DATA FOR THIS TASK Block Start

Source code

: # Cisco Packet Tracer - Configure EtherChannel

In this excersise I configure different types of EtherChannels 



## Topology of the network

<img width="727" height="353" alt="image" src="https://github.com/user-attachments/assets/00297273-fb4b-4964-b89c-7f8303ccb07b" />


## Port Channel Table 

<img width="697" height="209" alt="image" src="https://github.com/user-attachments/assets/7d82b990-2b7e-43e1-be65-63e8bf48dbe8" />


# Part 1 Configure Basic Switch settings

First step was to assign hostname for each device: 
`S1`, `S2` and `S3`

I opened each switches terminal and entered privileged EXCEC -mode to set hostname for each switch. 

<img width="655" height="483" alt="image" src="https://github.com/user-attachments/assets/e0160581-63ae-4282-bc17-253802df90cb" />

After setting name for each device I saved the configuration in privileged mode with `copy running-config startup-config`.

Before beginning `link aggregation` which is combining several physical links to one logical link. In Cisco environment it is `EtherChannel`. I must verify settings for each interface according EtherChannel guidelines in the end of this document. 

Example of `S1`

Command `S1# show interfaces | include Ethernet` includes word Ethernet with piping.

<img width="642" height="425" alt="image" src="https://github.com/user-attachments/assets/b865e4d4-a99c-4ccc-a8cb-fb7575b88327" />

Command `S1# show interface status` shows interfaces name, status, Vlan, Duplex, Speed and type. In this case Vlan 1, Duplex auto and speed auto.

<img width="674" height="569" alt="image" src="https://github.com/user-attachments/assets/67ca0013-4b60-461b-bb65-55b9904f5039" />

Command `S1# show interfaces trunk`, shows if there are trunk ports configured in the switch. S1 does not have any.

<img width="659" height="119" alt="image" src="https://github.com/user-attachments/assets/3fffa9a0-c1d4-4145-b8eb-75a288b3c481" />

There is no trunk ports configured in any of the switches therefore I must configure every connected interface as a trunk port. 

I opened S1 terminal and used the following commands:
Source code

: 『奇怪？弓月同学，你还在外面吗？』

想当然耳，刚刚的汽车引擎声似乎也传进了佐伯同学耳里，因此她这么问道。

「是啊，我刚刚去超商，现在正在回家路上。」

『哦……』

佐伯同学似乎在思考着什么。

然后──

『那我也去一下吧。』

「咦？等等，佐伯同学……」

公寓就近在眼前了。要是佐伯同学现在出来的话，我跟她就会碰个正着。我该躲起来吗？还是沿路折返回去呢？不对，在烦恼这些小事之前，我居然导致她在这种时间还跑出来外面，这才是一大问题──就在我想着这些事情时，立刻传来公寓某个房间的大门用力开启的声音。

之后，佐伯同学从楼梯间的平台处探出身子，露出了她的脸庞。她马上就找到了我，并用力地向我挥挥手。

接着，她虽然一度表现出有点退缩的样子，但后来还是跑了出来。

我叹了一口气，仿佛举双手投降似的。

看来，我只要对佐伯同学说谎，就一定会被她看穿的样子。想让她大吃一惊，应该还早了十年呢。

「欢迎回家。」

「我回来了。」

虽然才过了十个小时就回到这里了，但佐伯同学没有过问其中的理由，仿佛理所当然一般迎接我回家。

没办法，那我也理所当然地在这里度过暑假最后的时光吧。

DATA FOR THIS TASK Block End

Reproduce all of the items above verbatim, character for character, with no additions or omissions.

**TASK RESULT**.
Source code

: # Cisco Packet Tracer - Configure EtherChannel

In this excersise I configure different types of EtherChannels 



## Topology of the network

<img width="727" height="353" alt="image" src="https://github.com/user-attachments/assets/00297273-fb4b-4964-b89c-7f8303ccb07b" />


## Port Channel Table 

<img width="697" height="209" alt="image" src="https://github.com/user-attachments/assets/7d82b990-2b7e-43e1-be65-63e8bf48dbe8" />


# Part 1 Configure Basic Switch settings

First step was to assign hostname for each device: 
`S1`, `S2` and `S3`

I opened each switches terminal and entered privileged EXCEC -mode to set hostname for each switch. 

<img width="655" height="483" alt="image" src="https://github.com/user-attachments/assets/e0160581-63ae-4282-bc17-253802df90cb" />

After setting name for each device I saved the configuration in privileged mode with `copy running-config startup-config`.

Before beginning `link aggregation` which is combining several physical links to one logical link. In Cisco environment it is `EtherChannel`. I must verify settings for each interface according EtherChannel guidelines in the end of this document. 

Example of `S1`

Command `S1# show interfaces | include Ethernet` includes word Ethernet with piping.

<img width="642" height="425" alt="image" src="https://github.com/user-attachments/assets/b865e4d4-a99c-4ccc-a8cb-fb7575b88327" />

Command `S1# show interface status` shows interfaces name, status, Vlan, Duplex, Speed and type. In this case Vlan 1, Duplex auto and speed auto.

<img width="674" height="569" alt="image" src="https://github.com/user-attachments/assets/67ca0013-4b60-461b-bb65-55b9904f5039" />

Command `S1# show interfaces trunk`, shows if there are trunk ports configured in the switch. S1 does not have any.

<img width="659" height="119" alt="image" src="https://github.com/user-attachments/assets/3fffa9a0-c1d4-4145-b8eb-75a288b3c481" />

There is no trunk ports configured in any of the switches therefore I must configure every connected interface as a trunk port. 

I opened S1 terminal and used the following commands:
Source code

: 『奇怪？弓月同学，你还在外面吗？』

想当然耳，刚刚的汽车引擎声似乎也传进了佐伯同学耳里，因此她这么问道。

「是啊，我刚刚去超商，现在正在回家路上。」

『哦……』

佐伯同学似乎在思考着什么。

然后──

『那我也去一下吧。』

「咦？等等，佐伯同学……」

公寓就近在眼前了。要是佐伯同学现在出来的话，我跟她就会碰个正着。我该躲起来吗？还是沿路折返回去呢？不对，在烦恼这些小事之前，我居然导致她在这种时间还跑出来外面，这才是一大问题──就在我想着这些事情时，立刻传来公寓某个房间的大门用力开启的声音。

之后，佐伯同学从楼梯间的平台处探出身子，露出了她的脸庞。她马上就找到了我，并用力地向我挥挥手。

接着，她虽然一度表现出有点退缩的样子，但后来还是跑了出来。

我叹了一口气，仿佛举双手投降似的。

看来，我只要对佐伯同学说谎，就一定会被她看穿的样子。想让她大吃一惊，应该还早了十年呢。

「欢迎回家。」

「我回来了。」

虽然才过了十个小时就回到这里了，但佐伯同学没有过问其中的理由，仿佛理所当然一般迎接我回家。

没办法，那我也理所当然地在这里度过暑假最后的时光吧。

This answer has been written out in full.